A container is full of milk, `1/4`th of the milk is taken out and is replaced with water, and this process is repeated 3 times and 297 l of milk is finally left in the container, find the capacity of container? (in l)

To solve the problem, we need to determine the capacity of the container after a series of operations where milk is removed and replaced with water. Here’s a step-by-step solution: ### Step 1: Understand the Process Initially, the container is full of milk. When `1/4` of the milk is taken out, `3/4` of the milk remains in the container.
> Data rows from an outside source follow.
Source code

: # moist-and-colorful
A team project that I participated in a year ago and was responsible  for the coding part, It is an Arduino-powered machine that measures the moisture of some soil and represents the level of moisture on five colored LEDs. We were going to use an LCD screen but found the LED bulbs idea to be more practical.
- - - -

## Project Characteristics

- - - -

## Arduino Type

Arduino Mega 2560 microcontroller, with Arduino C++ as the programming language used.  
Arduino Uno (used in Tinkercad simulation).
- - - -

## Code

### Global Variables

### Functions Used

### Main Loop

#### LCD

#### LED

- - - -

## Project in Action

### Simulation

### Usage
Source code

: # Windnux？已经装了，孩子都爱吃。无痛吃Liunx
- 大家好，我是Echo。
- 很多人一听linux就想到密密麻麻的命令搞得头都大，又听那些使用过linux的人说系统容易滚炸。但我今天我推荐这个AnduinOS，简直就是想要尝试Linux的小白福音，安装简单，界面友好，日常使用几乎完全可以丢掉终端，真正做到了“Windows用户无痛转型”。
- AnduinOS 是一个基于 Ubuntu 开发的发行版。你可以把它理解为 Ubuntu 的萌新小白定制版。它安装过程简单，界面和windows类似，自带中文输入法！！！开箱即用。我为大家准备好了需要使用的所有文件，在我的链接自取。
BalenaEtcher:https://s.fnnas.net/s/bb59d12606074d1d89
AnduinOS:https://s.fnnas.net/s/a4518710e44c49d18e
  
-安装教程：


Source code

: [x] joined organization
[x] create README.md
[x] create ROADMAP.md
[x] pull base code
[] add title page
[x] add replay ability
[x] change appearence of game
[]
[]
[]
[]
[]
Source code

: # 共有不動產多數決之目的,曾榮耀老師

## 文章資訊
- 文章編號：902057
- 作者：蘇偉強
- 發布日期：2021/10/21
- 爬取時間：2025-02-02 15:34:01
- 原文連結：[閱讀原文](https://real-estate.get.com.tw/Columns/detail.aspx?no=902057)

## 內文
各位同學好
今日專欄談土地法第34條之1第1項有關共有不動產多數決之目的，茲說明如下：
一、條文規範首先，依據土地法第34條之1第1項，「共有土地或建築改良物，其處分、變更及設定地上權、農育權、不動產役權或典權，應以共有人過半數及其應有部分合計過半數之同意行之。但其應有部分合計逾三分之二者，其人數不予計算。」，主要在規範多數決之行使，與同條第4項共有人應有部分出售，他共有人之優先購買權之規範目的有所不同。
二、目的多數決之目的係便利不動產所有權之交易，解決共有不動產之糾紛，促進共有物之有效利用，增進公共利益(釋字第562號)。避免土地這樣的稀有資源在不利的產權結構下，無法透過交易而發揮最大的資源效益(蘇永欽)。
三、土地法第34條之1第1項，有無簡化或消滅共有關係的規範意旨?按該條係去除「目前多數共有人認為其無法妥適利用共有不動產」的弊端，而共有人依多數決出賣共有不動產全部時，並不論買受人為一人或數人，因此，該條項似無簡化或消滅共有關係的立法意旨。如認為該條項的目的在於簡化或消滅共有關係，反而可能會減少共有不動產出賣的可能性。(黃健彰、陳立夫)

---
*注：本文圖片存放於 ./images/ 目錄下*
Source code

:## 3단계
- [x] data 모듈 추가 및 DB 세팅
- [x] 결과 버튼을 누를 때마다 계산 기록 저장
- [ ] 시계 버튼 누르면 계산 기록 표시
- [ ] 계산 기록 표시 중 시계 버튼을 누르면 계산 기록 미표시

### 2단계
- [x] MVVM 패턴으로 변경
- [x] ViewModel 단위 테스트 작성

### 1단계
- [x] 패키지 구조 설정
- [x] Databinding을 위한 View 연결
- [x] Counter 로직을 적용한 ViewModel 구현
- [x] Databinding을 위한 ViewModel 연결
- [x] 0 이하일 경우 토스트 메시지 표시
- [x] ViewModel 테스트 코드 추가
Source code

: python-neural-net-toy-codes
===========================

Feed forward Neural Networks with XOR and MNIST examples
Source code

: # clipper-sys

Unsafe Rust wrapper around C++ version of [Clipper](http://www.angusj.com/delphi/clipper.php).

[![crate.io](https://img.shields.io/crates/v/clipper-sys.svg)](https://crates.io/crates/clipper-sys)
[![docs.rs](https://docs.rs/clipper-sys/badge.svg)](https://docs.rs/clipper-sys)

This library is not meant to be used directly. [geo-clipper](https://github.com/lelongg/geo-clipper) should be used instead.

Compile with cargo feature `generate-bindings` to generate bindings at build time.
This process is repeated 3 times. ### Step 2: Calculate the Remaining Milk After Each Operation Let the initial volume of milk in the container be \( V \) liters. 1. **After the first operation:** - Milk remaining = \( \frac{3}{4}V \) 2. **After the second operation:** - Milk taken out = \( \frac{1}{4} \times \frac{3}{4}V = \frac{3}{16}V \) - Milk remaining = \( \frac{3}{4} \times \frac{3}{4}V = \frac{9}{16}V \) 3. **After the third operation:** - Milk taken out = \( \frac{1}{4} \times \frac{9}{16}V = \frac{9}{64}V \) - Milk remaining = \( \frac{3}{4} \times \frac{9}{16}V = \frac{27}{64}V \) ### Step 3: Set Up the Equation After 3 operations, we know that the remaining milk is 297 liters: \[ \frac{27}{64}V = 297 \] ### Step 4: Solve for \( V \) To find the total capacity \( V \): \[ V = 297 \times \frac{64}{27} \] ### Step 5: Calculate the Value Now, we simplify the calculation: \[ V = 297 \times \frac{64}{27} = 297 \div 27 \times 64 \] Calculating \( 297 \div 27 \): \[ 297 \div 27 = 11 \] Now, substituting back: \[ V = 11 \times 64 = 704 \] ### Final Answer The capacity of the container is \( 704 \) liters. ---